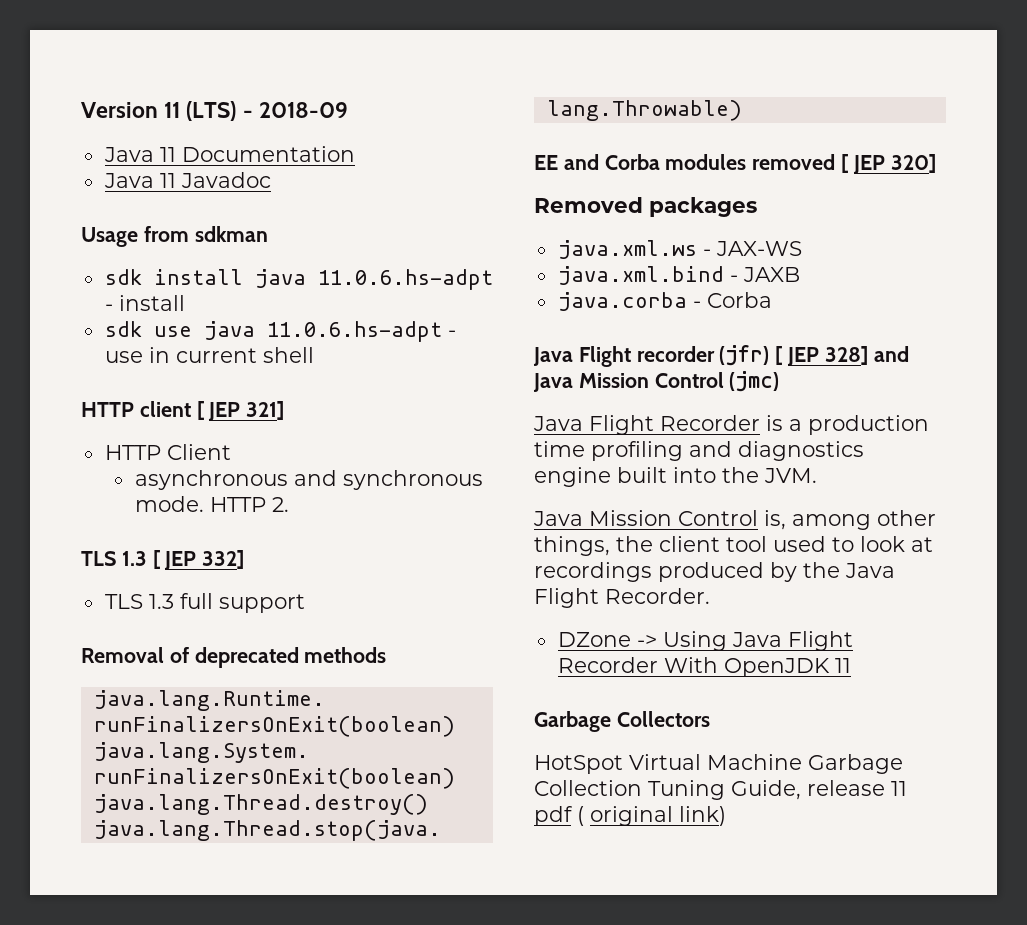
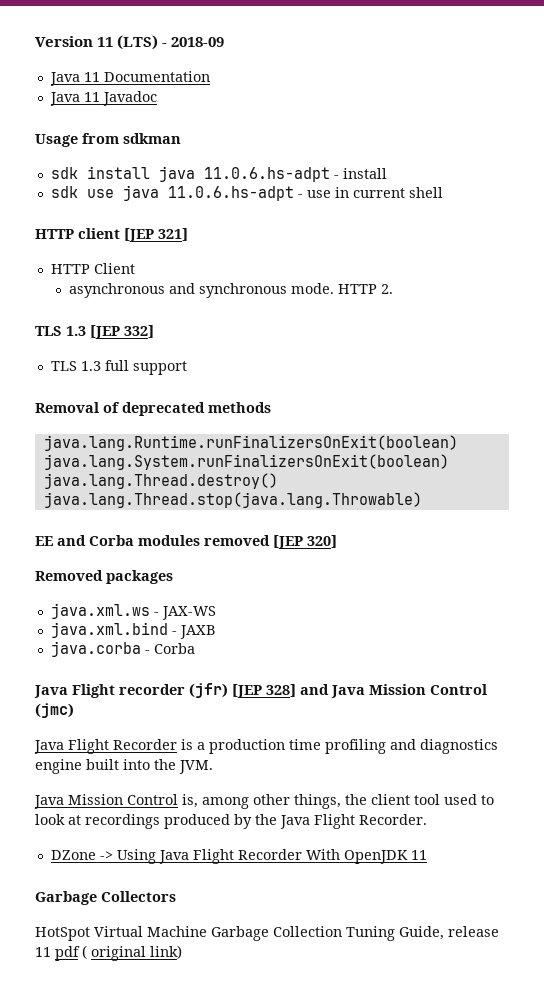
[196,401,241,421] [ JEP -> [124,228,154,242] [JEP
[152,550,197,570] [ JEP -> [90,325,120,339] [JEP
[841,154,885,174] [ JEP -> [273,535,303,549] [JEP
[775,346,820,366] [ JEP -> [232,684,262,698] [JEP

* * *

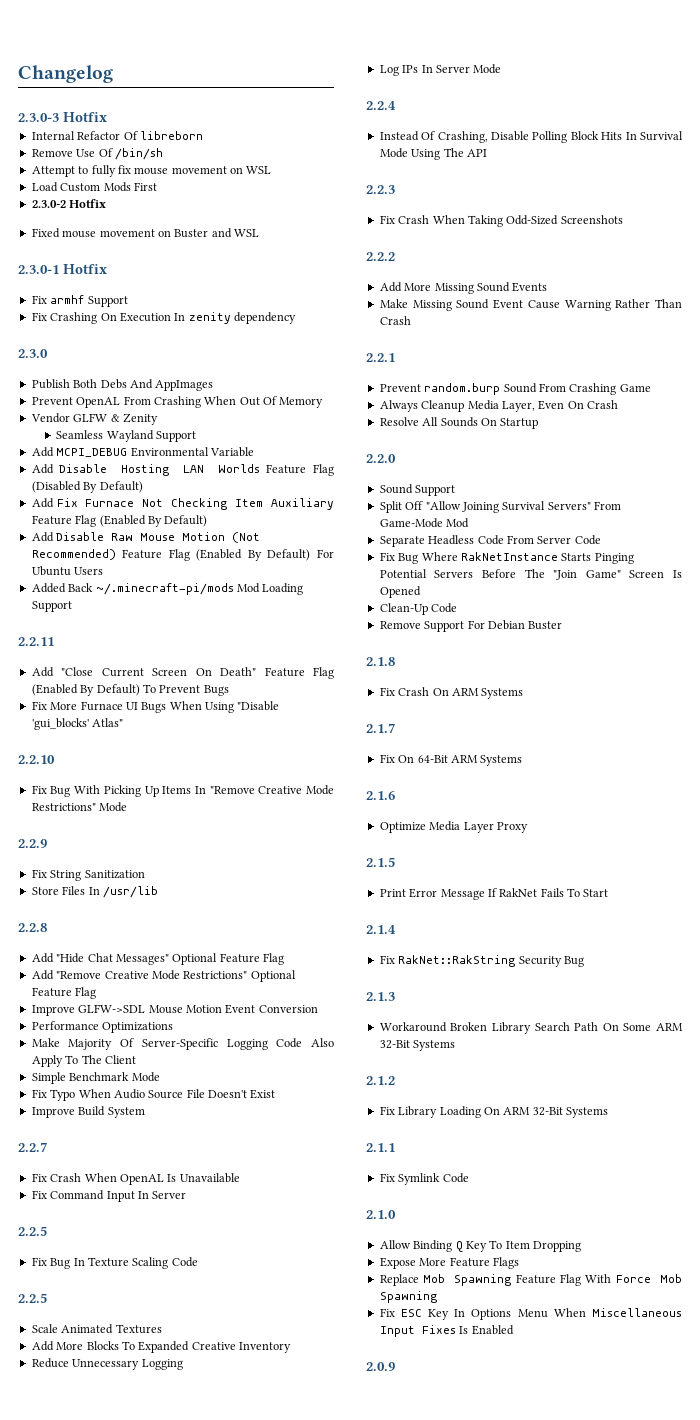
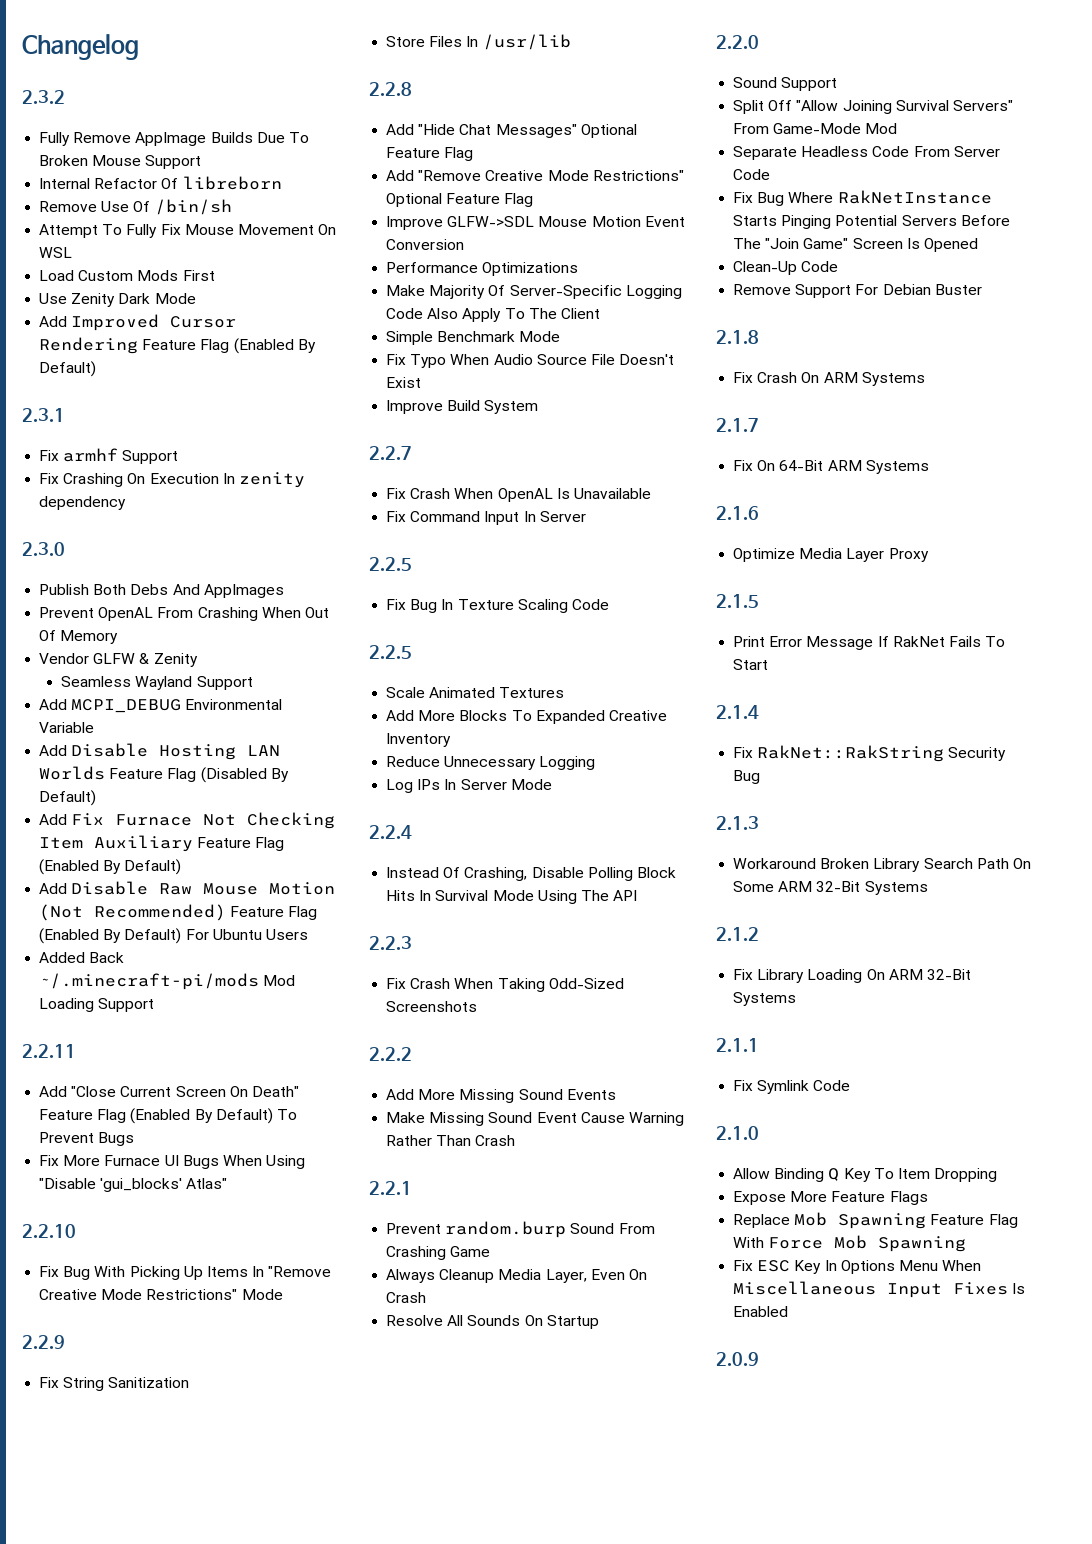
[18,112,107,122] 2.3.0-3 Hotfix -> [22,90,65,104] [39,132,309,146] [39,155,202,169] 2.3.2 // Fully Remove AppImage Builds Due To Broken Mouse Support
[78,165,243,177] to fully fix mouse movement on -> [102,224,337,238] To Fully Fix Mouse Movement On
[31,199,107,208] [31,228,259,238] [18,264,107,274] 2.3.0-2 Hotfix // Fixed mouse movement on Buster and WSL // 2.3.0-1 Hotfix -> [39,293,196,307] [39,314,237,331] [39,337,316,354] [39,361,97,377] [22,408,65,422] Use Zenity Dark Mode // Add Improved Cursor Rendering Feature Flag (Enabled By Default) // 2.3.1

#### REQUIREMENT:
Reproduce exactly the lines above from the line with "[196,401,241,421] [ JEP" to the line with "[775,346,820,366] [ JEP", including both, and add nothing.

#### SOLUTION TO THE EXERCISE:
[196,401,241,421] [ JEP -> [124,228,154,242] [JEP
[152,550,197,570] [ JEP -> [90,325,120,339] [JEP
[841,154,885,174] [ JEP -> [273,535,303,549] [JEP
[775,346,820,366] [ JEP -> [232,684,262,698] [JEP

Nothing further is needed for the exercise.